» DESCRIPTION OF THE TASK
In the material below, rename "restaurante" to "lanchonete" wherever it occurs. Reproduce every line with no other change.

» RECORDED DATA
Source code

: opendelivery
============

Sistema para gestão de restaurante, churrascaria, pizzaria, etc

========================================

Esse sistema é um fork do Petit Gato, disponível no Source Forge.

» TASK OUTPUT
Source code

: opendelivery
============

Sistema para gestão de lanchonete, churrascaria, pizzaria, etc

========================================

Esse sistema é um fork do Petit Gato, disponível no Source Forge.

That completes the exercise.